Software as a Utility is our way of ensuring users are only charged based on value added.

At Boost Linguistics we spent a lot of time deciding on a pricing model. The final decision took us two or three months to figure out.

While debating what the best option was, we decided to lay out the key questions. We decided that the biggest question we needed to answer was, “What will be best for our customers on launch?”

The Beginning — April 7th, 2017

I googled, “How to set a SAAS pricing model”, the search was a nightmare. After reading the posts from the first 3 pages I discovered a trend. Articles by consultants on the topic would mention to check out your competition’s pricing. Others spoke of the terrors of competition based pricing.

Things looked bleak as we prepared ourselves to fall back on becoming another flat-fee monthly subscription platform.

Then, my co-founder Ethan, had a call with a mentor, Joe Callahan. Joe works alongside some very talented dev teams and has the ability to work with ideas that are on the border of innovative and impossible.

His next big idea was about to come our way.

He proposed that we use a model where customers pay as they perform actions within the Boost Editor.

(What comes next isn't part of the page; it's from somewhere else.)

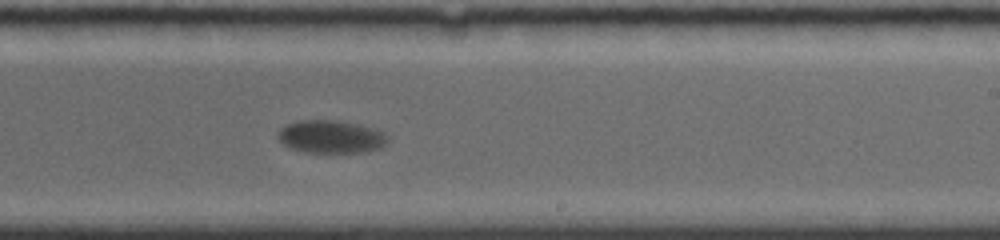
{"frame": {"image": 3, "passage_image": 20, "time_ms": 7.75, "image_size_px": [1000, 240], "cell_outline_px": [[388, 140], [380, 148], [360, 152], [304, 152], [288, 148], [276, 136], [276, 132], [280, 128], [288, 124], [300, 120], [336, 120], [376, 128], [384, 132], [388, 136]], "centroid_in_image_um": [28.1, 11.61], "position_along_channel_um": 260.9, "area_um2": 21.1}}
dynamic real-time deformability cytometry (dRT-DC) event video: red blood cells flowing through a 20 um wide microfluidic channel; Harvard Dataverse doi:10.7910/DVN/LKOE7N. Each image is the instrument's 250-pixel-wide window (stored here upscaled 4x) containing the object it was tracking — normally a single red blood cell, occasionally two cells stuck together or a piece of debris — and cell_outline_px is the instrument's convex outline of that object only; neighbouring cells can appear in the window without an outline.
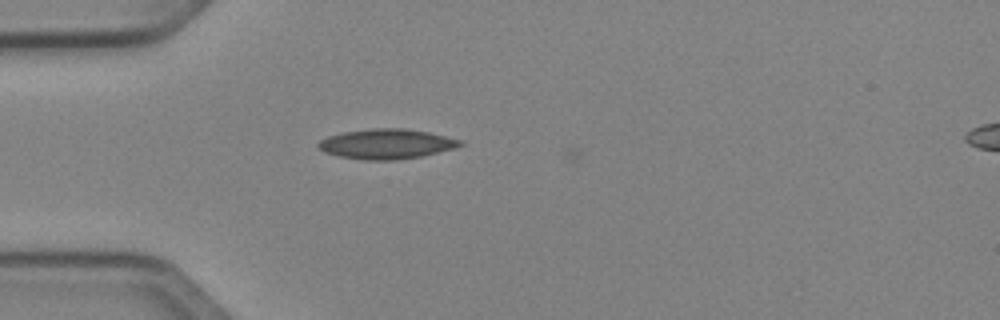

We thought of something similar to this before, but now that Joe suggested it, we started to take it more seriously. Joe’s input was enough to convince us that we needed to start asking users about it.

We took the idea to Michael Brenner, one of our advisors and a content marketing influencer. Michael is has been in the trenches of content production and so his opinion exemplifies that of many users.

Michael returned our question with, “I see some negatives, but I think you’re on to something here.” In short, give it a shot.

Setting a Price

We needed to decide what would cause someone to be billed and how much money that action would cost. Our original pricing model was $99 per month for a team of 3 people and $39 per month for 1 user.

To understand how we should price an action, we asked users from the beta.

Our question was simple, “how many articles do you write and edit per month?” From here we split it into 2 subsets.

For the more casual users such as a solo marketer, we estimated 2–3 posts per month. For high usage, such as agencies, we estimated 30–60 posts per month.

We proposed two different prices per action, $.50 or $.75, but ended up sticking $.50. We assessed it would take a user three to five actions to fully edit a post. $.50 an action adds up to $1.50-$2.50 per article.For the more casual users this would add up to $10 per month at most. High end users would incur a cost of $80–$120 per month.

No Usage? No Charge :)

If a user performed no actions in a month, their bill would be $0 and their account would still exist as active. This $0 spending per month is very similar to the basic version of audible. Users can step away from paying at any time without having a formal cancellation process.

We hope this model works to ensure users have a Joyful and long lasting relationship with us.